Texto fornecido>
********
Ué, mas existe oligopólio ou monopólio no setor? Onde? Antes de
responder, sugiro que leiam com cuidado a definição de oligopólio e
monopólio. E se, ainda assim, quiserem considerar que temos um, ou
outro, não existe um sistema de defesa da concorrência criado em 1994
exatamente para combater monopólios e oligopólios? Para que serve o
CADE?
Ah,
então, qual é mesmo o objetivo do marco regulatório? É óbvio que é um
só: controlar conteúdo, para que o Bonner e a Miriam Leitão, nas
palavras do nosso guia, não falem mal da Dilma na televisão.
A
imprensa no Brasil é tão golpista e vendida para a chamada “direita”
que aquele sujeito presidente do MTST que defende o aumento da cobertura
de celulares nas periferias entre outras pérolas, virou colunista da
Folha. Ah, mas isso é só para a Folha posar de moderna, dizem os xiitas
do PT, no fundo ela é vendida também. Em outras palavras, querem sim
controlar o conteúdo, que eles reputam controlado por outros que não
eles.
********
Tarefas a cumprir>
a) Transcreva do texto sobre o marco regulatório da imprensa o trecho que começa em "Ué, mas existe" e vai até "Dilma na televisão.".
b) Dê continuidade ao texto sobre o marco regulatório da imprensa, começando logo após a última frase dele.
As linhas a seguir não são necessárias.

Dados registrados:
********
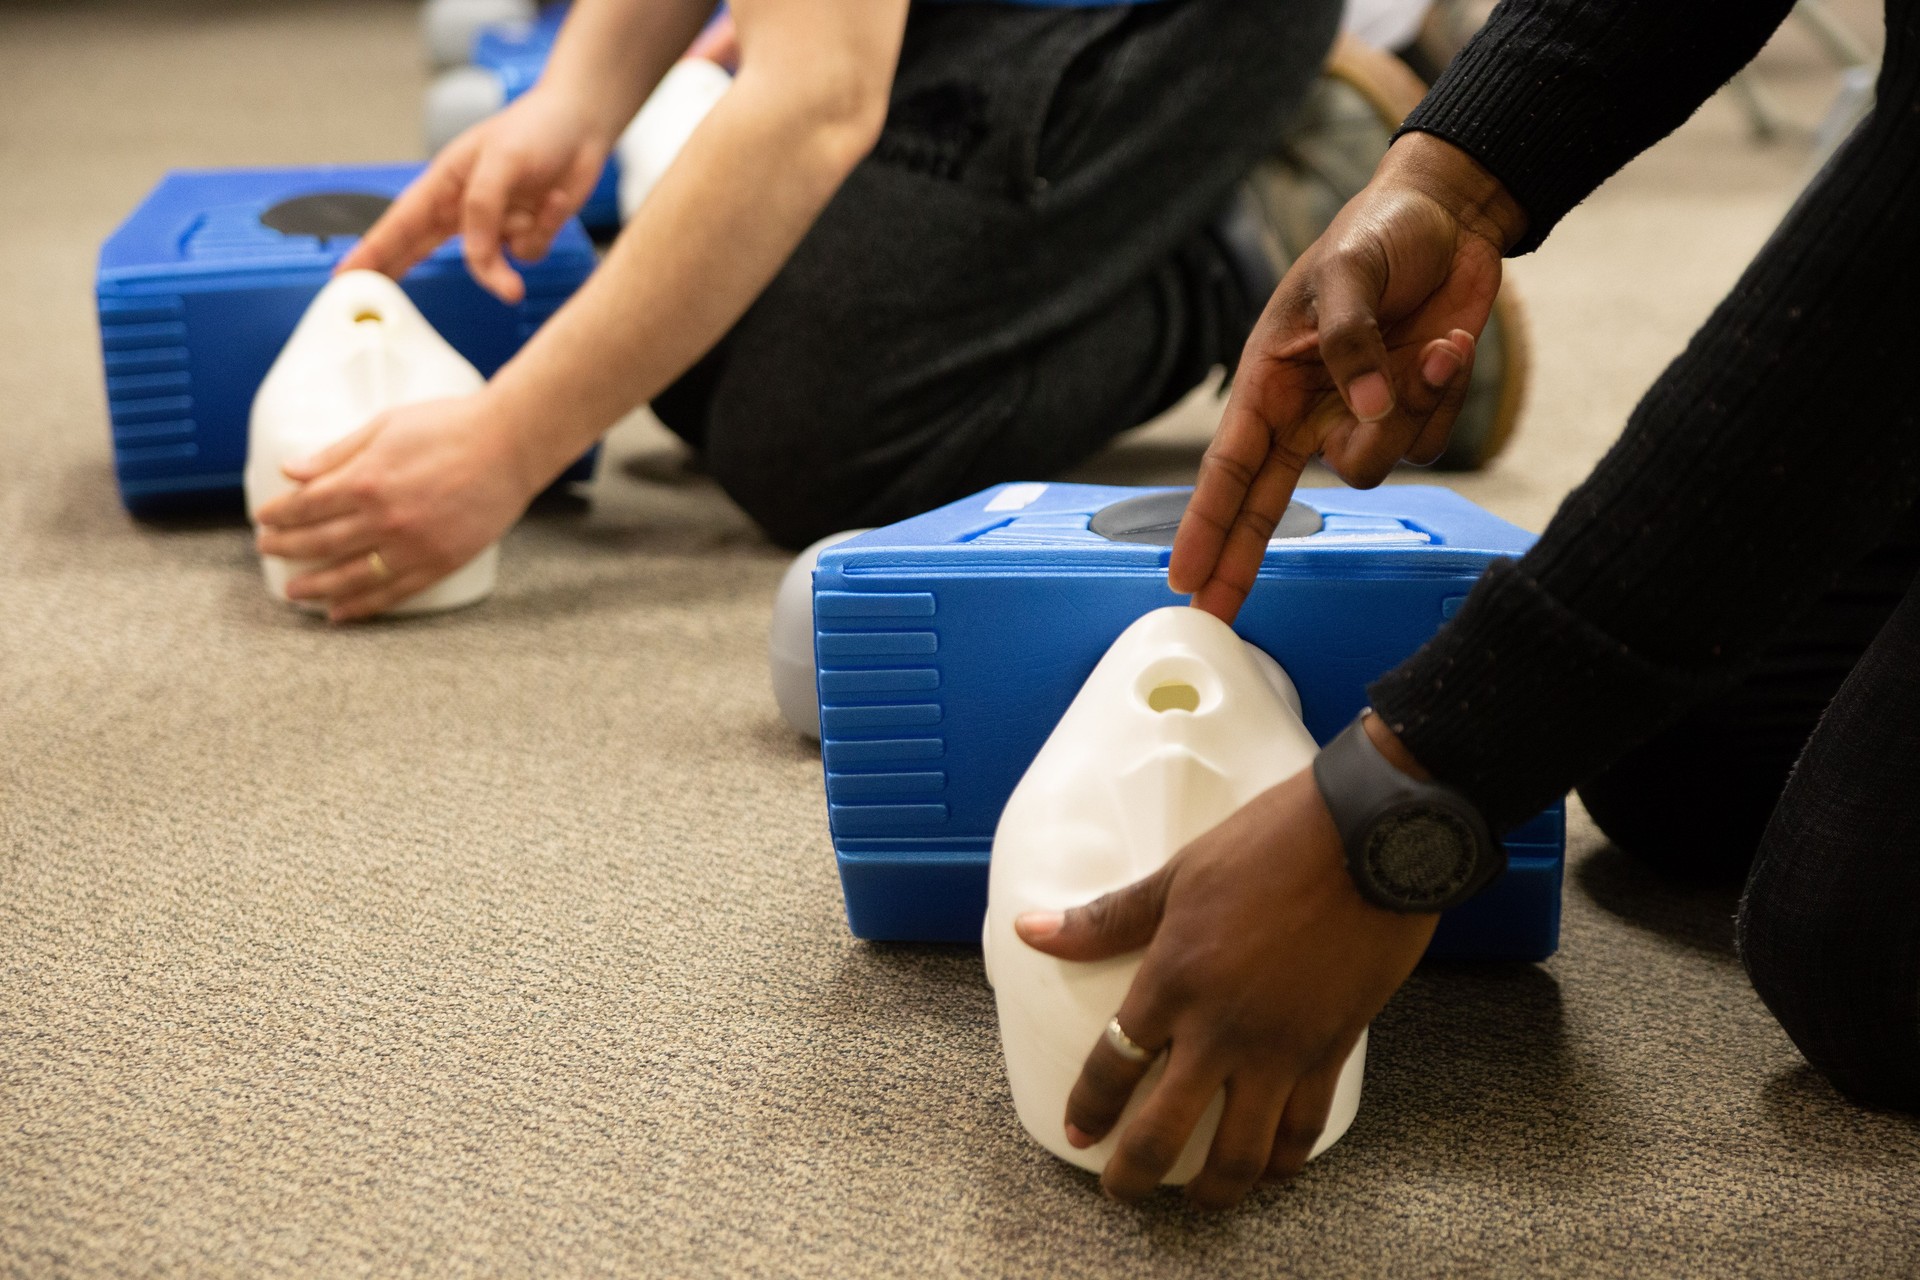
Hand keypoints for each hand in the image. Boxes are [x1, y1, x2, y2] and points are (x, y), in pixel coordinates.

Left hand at [252, 392, 539, 622]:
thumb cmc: (452, 425)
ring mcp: (413, 546)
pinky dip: (363, 606)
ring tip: (295, 592)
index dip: (280, 514)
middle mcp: (385, 519)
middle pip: (321, 542)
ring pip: (351, 576)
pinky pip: (393, 592)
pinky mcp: (440, 563)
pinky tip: (341, 612)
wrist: (511, 445)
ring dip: (317, 586)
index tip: (264, 519)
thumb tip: (293, 470)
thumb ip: (338, 452)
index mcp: (367, 480)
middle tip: (268, 552)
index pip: (307, 505)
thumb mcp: (386, 425)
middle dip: (287, 548)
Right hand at [337, 85, 614, 302]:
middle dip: (401, 274)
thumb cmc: (534, 130)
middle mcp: (463, 209)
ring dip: (510, 246)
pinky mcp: (527, 235)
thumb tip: (478, 259)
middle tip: (374, 307)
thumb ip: (482, 211)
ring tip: (530, 215)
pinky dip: (545, 228)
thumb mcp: (500, 162)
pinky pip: (528, 254)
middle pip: (422, 251)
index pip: (399, 223)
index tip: (344, 277)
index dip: (371, 252)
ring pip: (488, 264)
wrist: (583, 126)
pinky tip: (555, 198)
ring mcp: (495, 225)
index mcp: (444, 183)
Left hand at [1015, 761, 1436, 1208]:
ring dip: (1214, 1189)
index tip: (1079, 1133)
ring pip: (1242, 1152)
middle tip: (1122, 1192)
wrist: (1369, 837)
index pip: (1112, 1066)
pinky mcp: (1331, 1049)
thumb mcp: (1178, 875)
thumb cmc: (1269, 844)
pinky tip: (1272, 1166)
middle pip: (1165, 1131)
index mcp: (1173, 981)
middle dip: (1135, 1175)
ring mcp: (1280, 1047)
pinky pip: (1305, 1127)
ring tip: (1198, 1200)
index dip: (1089, 1109)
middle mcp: (1221, 1029)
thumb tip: (1031, 930)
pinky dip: (1285, 1159)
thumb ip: (1106, 919)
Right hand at [1171, 133, 1528, 621]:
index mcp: (1269, 378)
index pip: (1229, 465)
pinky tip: (1449, 340)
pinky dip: (1445, 390)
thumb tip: (1363, 409)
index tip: (1184, 575)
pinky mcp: (1412, 412)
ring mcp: (1360, 415)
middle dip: (1245, 557)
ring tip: (1431, 340)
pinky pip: (1429, 437)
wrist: (1454, 218)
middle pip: (1270, 504)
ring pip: (1371, 464)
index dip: (1205, 524)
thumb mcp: (1349, 272)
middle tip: (1218, 612)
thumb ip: (1349, 343)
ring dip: (1406, 407)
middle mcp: (1307, 409)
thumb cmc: (1379, 234)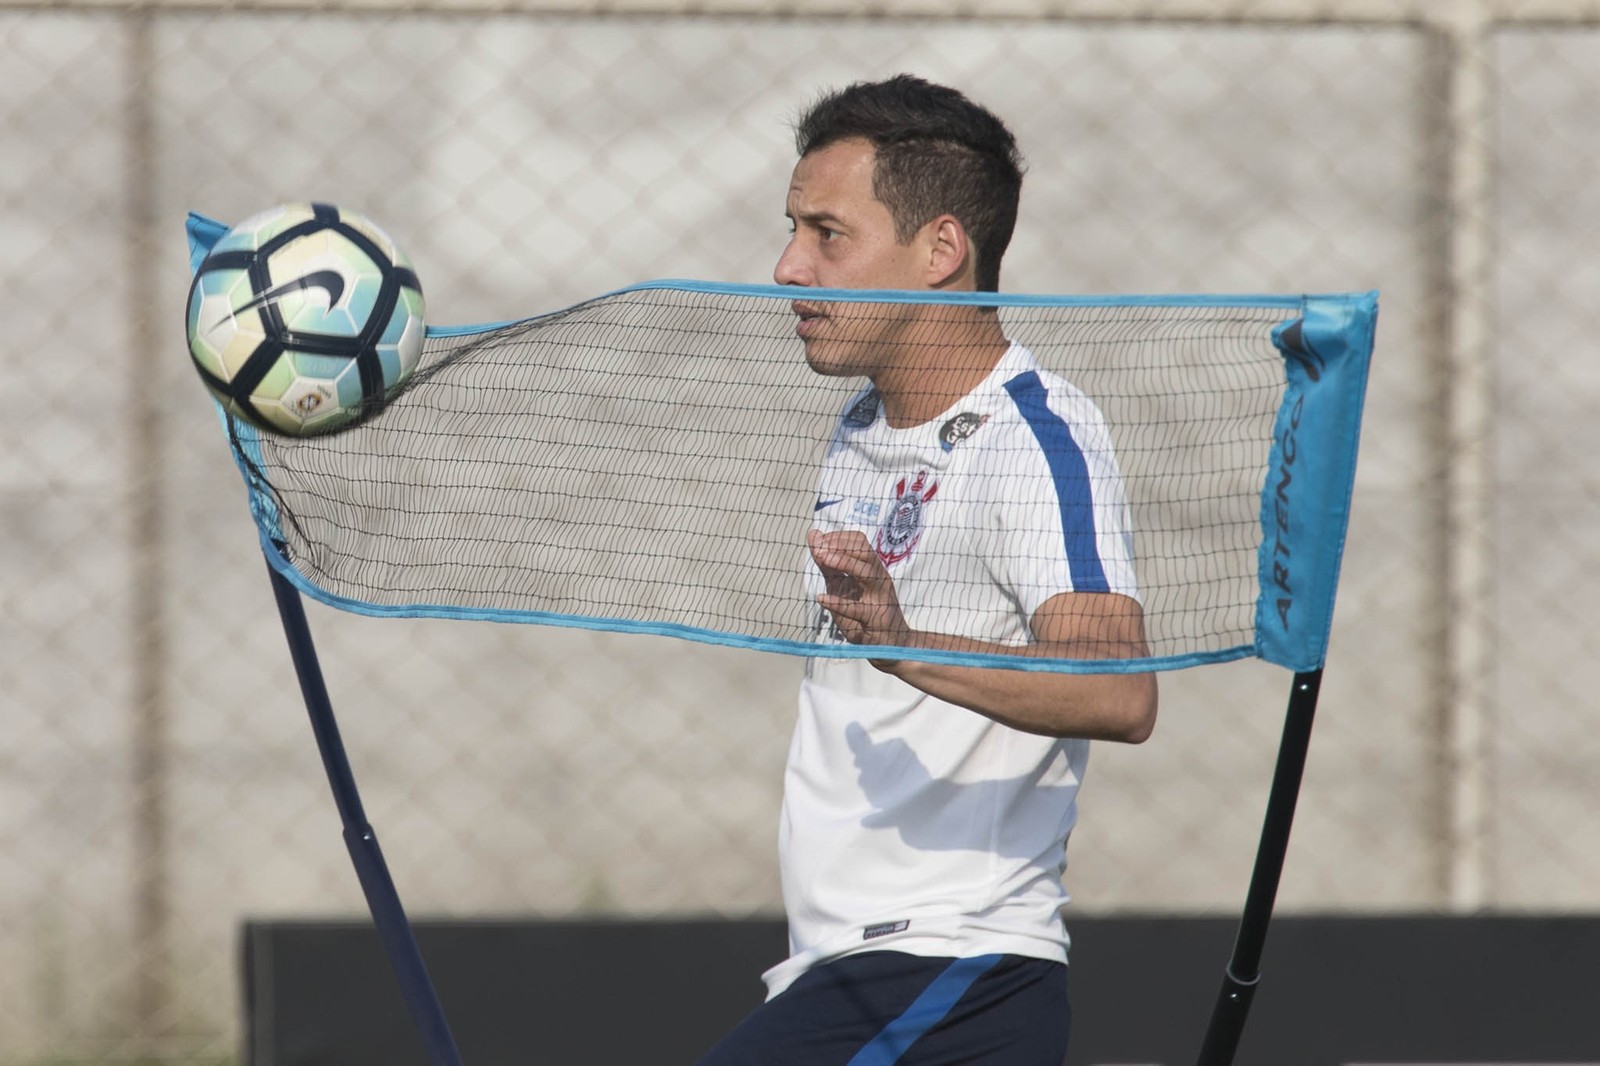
********
Problemas resolvidos>
a)
Ué, mas existe oligopólio ou monopólio no setor? Onde? Antes de
responder, sugiro que leiam com cuidado a definição de oligopólio e
monopólio. E se, ainda assim, quiserem considerar que temos um, ou
outro, não existe um sistema de defesa da concorrência criado em 1994
exatamente para combater monopólios e oligopólios? Para que serve o
CADE?
Ah,
então, qual é mesmo o objetivo do marco regulatório? É óbvio que é um
só: controlar conteúdo, para que o Bonner e a Miriam Leitão, nas
palavras do nosso guia, não falem mal da Dilma na televisão.

b)
Crise
econômica. Vamos combinar que estamos vivendo uma crise econômica com
7% de inflação (com preços represados) e 0% de crescimento? Não, não
podemos combinar isso, pois a turma do PT entende que não há crise, pois
não há desemprego e que só não crescemos mais porque a “crise mundial”
não deixa. Mas, espera, não é verdade que os EUA cresceram 4%? E a China
cresceu “só” 7%? E que o Brasil só cresce menos que, surpresa,
Venezuela e Argentina na América do Sul? Que crise mundial é essa?
E
quanto ao desemprego? Se a indústria está parada, se o comércio não
vende, se as famílias estão endividadas e há, ainda assim uma inflação
de 7% por quanto tempo o emprego vai se manter? Alguém já viu manutenção
de emprego sem que a economia estivesse rodando?
Ah,
mas o governo é desenvolvimentista (outra palavra muito usada, junto
com neoliberal quando se fala nos “tucanos”), vai gastar mais do
dinheiro que não tem no BNDES para gerar emprego. Por mais incrível que
pareça, a Dilma, torturada pela ditadura, segue o modelo que os nossos
generais seguiram e que deu na hiperinflação dos anos 80.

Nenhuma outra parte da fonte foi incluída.